The Real Reason Americans Love Chicken Wings So Much

On Jan. 23, the National Chicken Council projected that Americans would eat 1.4 billion chicken wings during this year's Super Bowl, an increase over last year by 27 million, or a two percent increase. This is such an inconceivable number that the report gave six different ways to visualize just how many chicken wings that is, including the fact that if each wing represented one second, 1.4 billion would be about 45 years.

Instinctively, however, such an amount feels right. Meat + Poultry reported on the results of a survey investigating the chicken consumption habits of Americans during the COVID-19 pandemic. In the midst of a general increase in chicken consumption of 19.5 percent, 61 percent responded that they would eat chicken wings for Christmas dinner while 57 percent said they would welcome a wing spread for Thanksgiving.

Such popularity had already caused the wings to become the most expensive part of the chicken in 2013, as Smithsonian Magazine noted. The inconvenient facts of chicken anatomy has, as David Portalatin, NPD's vice president, told Forbes in 2019, put pressure on companies: "When there are two wings on the bird, the demand for wings outstrips the ability of the supply chain to keep up. Restaurants are forced to innovate in a way that is outside of a straight commodity wing." Innovation, they are pursuing, including thighs as a possible addition to wings.

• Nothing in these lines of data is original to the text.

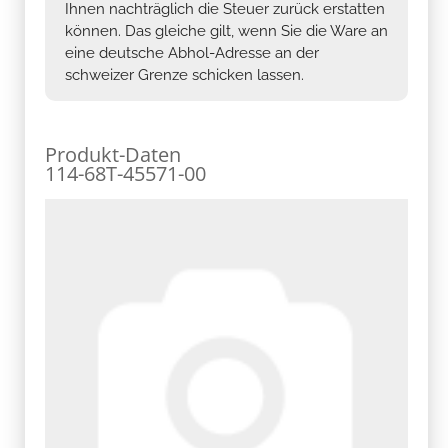
Ihnen nachträglich die Steuer zurück erstatten
können. Das gleiche gilt, wenn Sie die Ware an
eine deutsche Abhol-Adresse an der
schweizer Grenze schicken lassen.
Produkt-Daten
114-68T-45571-00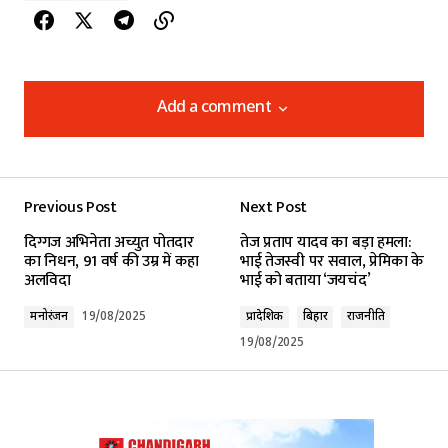
Add a comment
Add a comment
Previous Post
Next Post
Your email address will not be published.
दिग्गज अभिनेता अच्युत पोतदार
तेज प्रताप यादव का बड़ा हमला:
Required fields are marked
*
का निधन, 91 वर्ष की उम्र में कहा
भाई तेजस्वी पर सवाल, प्रेमिका के
अलविदा
भाई को बताया ‘जयचंद’
Comment
*
मनोरंजन
19/08/2025
प्रादेशिक
बिहार
राजनीति
19/08/2025
Your Name
*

Their ubiquity makes it impossible to not include about them in numerous lists of the most iconic meals of America.

America's love of chicken wings is a fairly new obsession

The country's love and adoption of the chicken wing is a relatively new phenomenon. And, like chicken breasts, society's obsession with chicken wings was born from cheap convenience. For a 2019 Bon Appetit piece, Sophia Hampton wrote how chicken breasts were born from the remains of substandard chicken carcasses in the 1950s. Rather than losing out on a whole chicken, processors cut the chicken into bits to weasel round regulations until we have reached a point where shopping lists "call for two chicken breasts and five chicken thighs, but [don't] remind shoppers their recipe actually requires the use of three whole chickens."

As chicken breasts began to dominate the market, as Vox explained in an examination of America's relationship with chicken wings, the wings which were once attached to the breasts became cheaper. After all, everyone wanted the breast, not the other chicken bits. So it became a cheap meat for bars like the Anchor Bar, the birthplace of Buffalo chicken wings, to sell while its patrons watched sports, hence the connection between wings and sports, especially the Super Bowl. And from those communal bar dippings, a national dish was born.